In a subtle but notable nudge, Subburaj's statement reminds of the WazirX-Binance debacle that transpired very publicly on Twitter last year.
At the time, Binance CEO Changpeng Zhao denied association with WazirX, three years after Binance had claimed the acquisition of the latter. The incident had caught the attention of India's financial watchdog, the Enforcement Directorate (ED).
Indian authorities have confiscated funds worth Rs. 953.70 crores from busting crypto-related crimes in recent years, finance minister Nirmala Sitharaman told the Lower House earlier this week.
As per the Giottus CEO, maintaining a clean business practice is all about being precisely compliant with the laws of the land.
Eventually, Subburaj believes, the issues linked crypto adoption will be tackled by adequate laws and its use cases will take the centre stage in its adoption drive.
“It is a time-consuming process, for the government to understand and analyse the investing patterns of their nationals before they can bring up laws around crypto. Instead of creating a new rule book to cover crypto, the authorities can perhaps include crypto activities under existing laws. For example, the current consumer protection laws can be altered to ensure financial safety of the investors, while mandating the companies to report suspicious activities,” he noted.
The Giottus CEO believes that the officials from the Indian government are keeping regular contact to keep discussions around ways to keep the crypto space safe from criminal exploitation open.
To control crypto crime on an international level, India imposed its anti-money laundering laws on the crypto trade activities on March 8, 2023.
Subburaj lauded the decision and said, “Exchanges will have to do KYC and EDD like banks and other financial institutions. Until now, it was only a best practice that exchanges were doing. Now, it will be mandatory.”

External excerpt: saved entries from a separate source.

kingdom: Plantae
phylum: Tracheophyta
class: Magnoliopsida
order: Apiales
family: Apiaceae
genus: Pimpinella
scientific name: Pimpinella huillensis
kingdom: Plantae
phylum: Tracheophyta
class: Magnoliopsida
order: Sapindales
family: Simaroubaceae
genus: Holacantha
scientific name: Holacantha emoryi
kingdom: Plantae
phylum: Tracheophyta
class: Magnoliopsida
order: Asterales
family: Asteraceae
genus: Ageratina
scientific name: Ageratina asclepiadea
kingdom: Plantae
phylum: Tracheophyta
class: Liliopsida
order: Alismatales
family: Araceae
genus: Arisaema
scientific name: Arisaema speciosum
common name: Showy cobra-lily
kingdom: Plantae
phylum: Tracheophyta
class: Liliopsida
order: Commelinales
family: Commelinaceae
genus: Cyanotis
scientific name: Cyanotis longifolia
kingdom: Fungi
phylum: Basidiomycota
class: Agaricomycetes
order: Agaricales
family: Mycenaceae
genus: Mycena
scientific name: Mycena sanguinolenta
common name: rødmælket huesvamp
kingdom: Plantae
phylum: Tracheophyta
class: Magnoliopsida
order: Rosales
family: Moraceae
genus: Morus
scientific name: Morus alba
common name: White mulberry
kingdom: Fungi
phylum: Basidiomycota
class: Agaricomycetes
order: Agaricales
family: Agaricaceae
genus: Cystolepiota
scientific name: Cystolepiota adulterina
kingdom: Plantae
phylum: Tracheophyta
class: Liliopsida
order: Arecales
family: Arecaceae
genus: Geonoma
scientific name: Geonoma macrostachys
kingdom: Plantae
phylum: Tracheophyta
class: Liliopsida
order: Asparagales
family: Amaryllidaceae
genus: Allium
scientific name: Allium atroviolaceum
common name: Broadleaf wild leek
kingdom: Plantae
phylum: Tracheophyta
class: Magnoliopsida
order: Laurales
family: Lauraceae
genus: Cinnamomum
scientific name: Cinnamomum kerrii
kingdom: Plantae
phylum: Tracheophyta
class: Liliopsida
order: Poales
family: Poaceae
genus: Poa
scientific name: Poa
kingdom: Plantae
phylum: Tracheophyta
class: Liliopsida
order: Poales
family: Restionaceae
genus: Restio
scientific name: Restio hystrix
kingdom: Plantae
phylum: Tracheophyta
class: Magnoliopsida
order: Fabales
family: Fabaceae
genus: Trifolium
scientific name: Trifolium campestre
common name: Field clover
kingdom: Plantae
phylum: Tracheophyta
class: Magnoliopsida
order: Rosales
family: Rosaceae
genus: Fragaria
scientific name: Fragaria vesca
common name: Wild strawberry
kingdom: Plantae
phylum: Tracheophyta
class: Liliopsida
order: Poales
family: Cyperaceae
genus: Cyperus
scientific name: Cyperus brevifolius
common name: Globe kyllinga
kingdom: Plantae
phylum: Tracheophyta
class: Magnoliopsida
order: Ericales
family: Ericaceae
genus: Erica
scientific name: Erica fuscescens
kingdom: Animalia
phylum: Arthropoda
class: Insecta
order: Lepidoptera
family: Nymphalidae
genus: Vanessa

India's crypto advisory group, Bharat Web3 Association (BWA) is also communicating with the government and participating in drafting the laws to monitor this nascent digital asset industry.
Giottus will be joining the BWA alongside CoinSwitch, WazirX and other crypto players later this year, its CEO noted.
In order for its users to not face any financial losses, Giottus is not looking at launching any native coin for its exchange amid legal challenges.